Israeli medical clowns with Ukrainian refugee children in Moldova. (Dream Doctors via Israel21c) (Dream Doctors via Israel21)
medical clown

Clowns bring much-needed moments of levity and calm to Ukrainian refugees in seven shelters in Moldova.

By Abigail Klein Leichman, Israel21c

Reut Shifman Tsoref, a.k.a. Zaza the Dream Doctor, saw a Ukrainian woman trying to lull her month-old baby to sleep in a shelter packed with other refugees.

Red nose in place, Zaza approached and looked the mother in the eye with a silent request for permission as she gently touched the baby’s little leg.

Maintaining eye contact, Zaza continued stroking the infant until the mother felt safe. They don’t speak the same language, but they didn’t need to exchange a single word.

“Slowly the mom took her hands off and let me take the baby,” Zaza tells ISRAEL21c.

“I sang him songs that my grandmother taught me. I got him to sleep and then I started massaging the mother’s leg, too, to help her relax.”

Zaza was one of four Dream Doctors accompanying a weeklong Israeli medical mission that aided more than 2,000 refugees in seven shelters in Chisinau, Moldova, and at the Moldova-Ukraine border crossing. There are now three teams on the ground.

Some 350,000 Ukrainian refugees – mainly women and children — have poured into Moldova since Russia’s invasion on February 24. Their present situation is nightmarish and their future uncertain.

Dream Doctors Zaza, Zoya, Vitaly and Gad have tried to bring smiles to the faces of these weary, frightened displaced Ukrainians.

But therapeutic clowning is not just fun and games. It’s a serious, innovative approach to trauma intervention.

“People think we only joke with patients, but a lot of times they don’t need us to make them laugh. They need us to see them, to calm them,” says Zaza, who works at Jerusalem’s Shaare Zedek Medical Center.

The next day when Zaza encountered the same mother with her newborn and her older children, they immediately ran over to her.

“Again I took the baby and got him to sleep. Holding him gave both his mother and me a moment of calm in the storm — it works both ways. It was such a difficult scene there, and a new baby symbolizes life and hope.”

Moments of Sanity

“Our work here is to alleviate the worry and fear, if only for a few minutes. Those moments of joy bring back hope and sanity in this otherwise chaotic time,” explains Tsour Shriqui, CEO of Dream Doctors.

“In freezing temperatures, many Ukrainians are arriving without gloves and other warm items of clothing, with babies in their arms and nowhere to go. For a mother, watching her child laugh and play infuses the strength to push further for a better life.”

Dream Doctors are an integral part of medical teams in 34 hospitals across Israel. They also have extensive experience working in humanitarian relief missions worldwide, Shriqui says.

Their aid in foreign countries is often in collaboration the Israel Defense Forces and this time in collaboration with Tel Aviv Sourasky Medical Center and charitable foundations including Lema’anam: Physicians for Holocaust Survivors.

Dream Doctors have traveled to disaster zones in Nepal, Haiti, Uganda, Ethiopia and Chad, among others,” Shriqui says.

“Dream Doctors were also in Houston after Hurricane Irma, Pittsburgh after the 2018 synagogue shooting, and in the Bahamas following the major earthquake in 2019. In 2018, Israel’s Foreign Ministry sponsored a unique training opportunity for Dream Doctors to coach a team of Yazidis from Iraq — a group that was severely victimized by ISIS — in the art of medical clowning.”

‘They Don’t Want Pity’

Some of the Dream Doctors in Moldova speak Ukrainian; Zaza does not. But 14 years as a Dream Doctor have made her a master of nonverbal communication.

During her week in Moldova, she confides, “not speaking the language protects me a little because I can’t hear the terrible stories. I work just with my body and my mind.”

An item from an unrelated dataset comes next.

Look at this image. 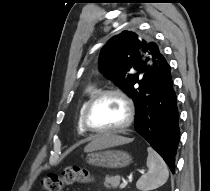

She sees a look of utter loss in the eyes of refugees, many of whom were forced to leave husbands, sons and brothers in the war zone and travel for many hours or even for days.

“They are in emotional distress. But they don’t want pity — they want encouragement that they are strong and will be fine,” Zaza says.

Despite her professional experience, however, Zaza said it nearly broke her to encounter elderly Ukrainians in the refugee shelters, among them Holocaust survivors.

In a poem she wrote in Hebrew on her Facebook page, Zaza described how she was reduced to tears seeing these elderly refugees “packing the rest of their lives in a suitcase, sitting and waiting for the next instruction. In their eyes there is pain and doom.”

In this heart-wrenching place, she says, “We all work together as a team and support each other. “We try to give the refugees a small moment of calm and respite, to release endorphins, even to allow them to laugh.”